Most patients did not have completely collapsed disc spaces or “vacuum phenomenon,” evidenced by the preoperative disc heights. This indicates that there was at least some maintenance of central intradiscal pressure and thus persevered bony endplate cortical structure in keeping with Wolff’s law [20]. This logical preservation of the endplate may further explain our low degree of subsidence in both cohorts.
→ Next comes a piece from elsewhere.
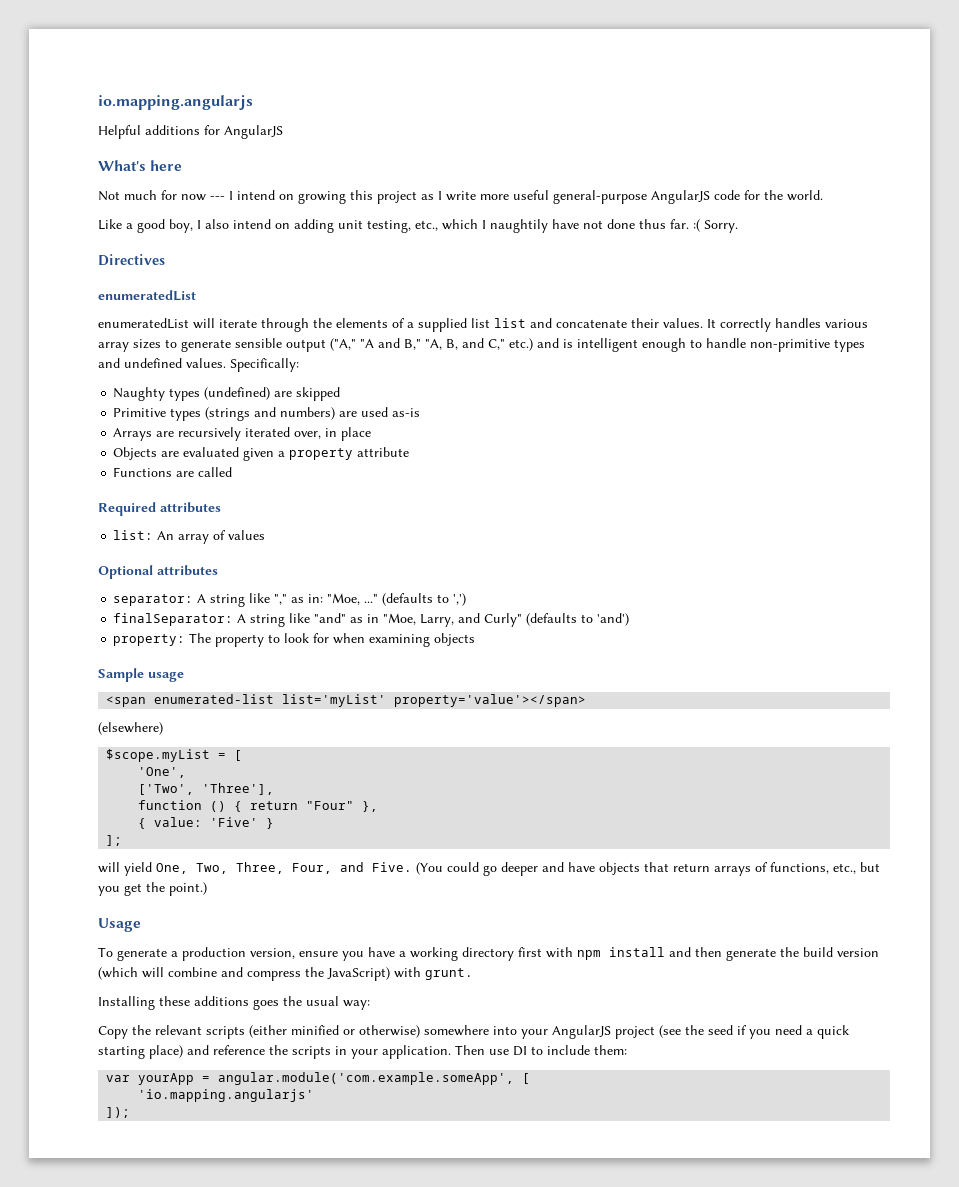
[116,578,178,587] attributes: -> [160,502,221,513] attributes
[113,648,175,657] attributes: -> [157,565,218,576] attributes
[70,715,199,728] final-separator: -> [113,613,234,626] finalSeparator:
It is well established that pelvic tilt > 20° indicates the patient is attempting to compensate for sagittal imbalance, which would increase the workload of the paraspinal musculature, which could increase the VAS back score [4]. The average PT for lordotic and non-lordotic cohorts at the 6-month radiograph were 19.2° and 20.2°, respectively.

Generalizability

Our results are generalizable to middle-aged patients with degenerative lumbar spine conditions undergoing one or two-level MI-TLIF with a static titanium cage. To our knowledge, this is the first study to compare the radiographic and clinical outcomes of lordotic and non-lordotic static titanium cages in MI-TLIF.

Limitations

Due to the retrospective design, our study may be subject to some bias, particularly regarding the clinical outcome, that may not be present in a prospective study. We did not assess radiographic coronal imbalance. However, Daubs et al. demonstrated that only sagittal plane correction was a predictor of ODI improvement in the setting of combined coronal and sagittal deformity [21].

Conclusions

This study demonstrates that the use of a static lordotic titanium cage in 1-2 level MI-TLIF did not result in significantly different radiographic or PROs compared with a non-lordotic cage. Lordotic and non-lordotic cage cohorts had low grades of subsidence and improvement in interspace height, segmental lordosis, and PROs postoperatively.